В те времена перестроечное телевидение обожало позиционировать себя как супердемократичное, поэтому по большому счету оно довольно быстро превратилось в сточную канаву, где высказывались все: от полных маргиналов до брызжущих слюной фашистов (тогда демократию понимали именно так). Неудивительно, что Яшу тоже несколько раз приглашали на теледебаты. Надо сказать, что любых оппонентов давил он всей силой своего интеллекта, а если надо, не гнушался и мордобитием.

— Но как же нет русских?! — изумлялся ведущий очередной программы с Яшиным участием.

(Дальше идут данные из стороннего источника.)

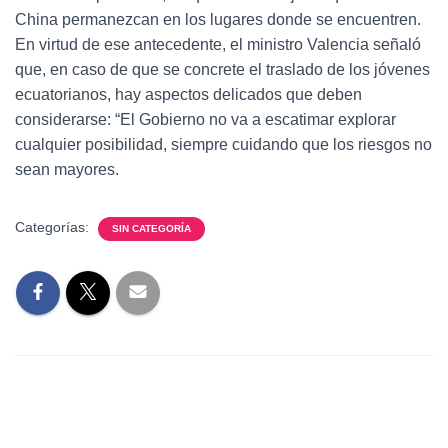
China permanezcan en los lugares donde se encuentren.
En virtud de ese antecedente, el ministro Valencia señaló
que, en caso de que se concrete el traslado de los jóvenes
ecuatorianos, hay aspectos delicados que deben
considerarse: “El Gobierno no va a escatimar explorar
cualquier posibilidad, siempre cuidando que los riesgos no
sean mayores.
Categorías:
SIN CATEGORÍA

— Давайте сразу определимся, кто такие русские, — снисходительно отвечал Яша. — Просто некое сборище славянских племен. Где? На Дальнем Востоке? Или, может, на Урале? Или в Сибири? Но по Сибири не бродили славяне. Это чушь. Тем более если мы будем говорить о Киевской Руси. Где Киев и где Сибирь. Затем вспомним татаро-монгольское иго. Вы вообще себе представляете, что такое триста лет ига? Америка как государство еще даже до трехсот лет не дотянула. Это вот вы родились, прожили восемьдесят лет, а ваши дети, внуки, правнуки, праправнуки будут все еще жить под чьим-то игом. Если мерить поколения двадцатью годами, то это выйдет около пятнадцати поколений. И вот в течение этого срока сюда заходили, как к себе домой, какие-то татаро-монголы и, простите за грубость, имели проживающих на территории Руси баб. Добавьте к этому бесконечное количество смешанных браков. Где-то за восемь-девять веков. И что вы получите? Ивана Ивановича Иванова? Не смешите меня. А поверх огромное количество национальностей, которые живут в России. Вы посмотрите на Ельцина — он же почти раскосый. Скулы — во! Глаза — щелки! Или на Шукшина посмотрите. Это ж монголы вообще. Какие русские?!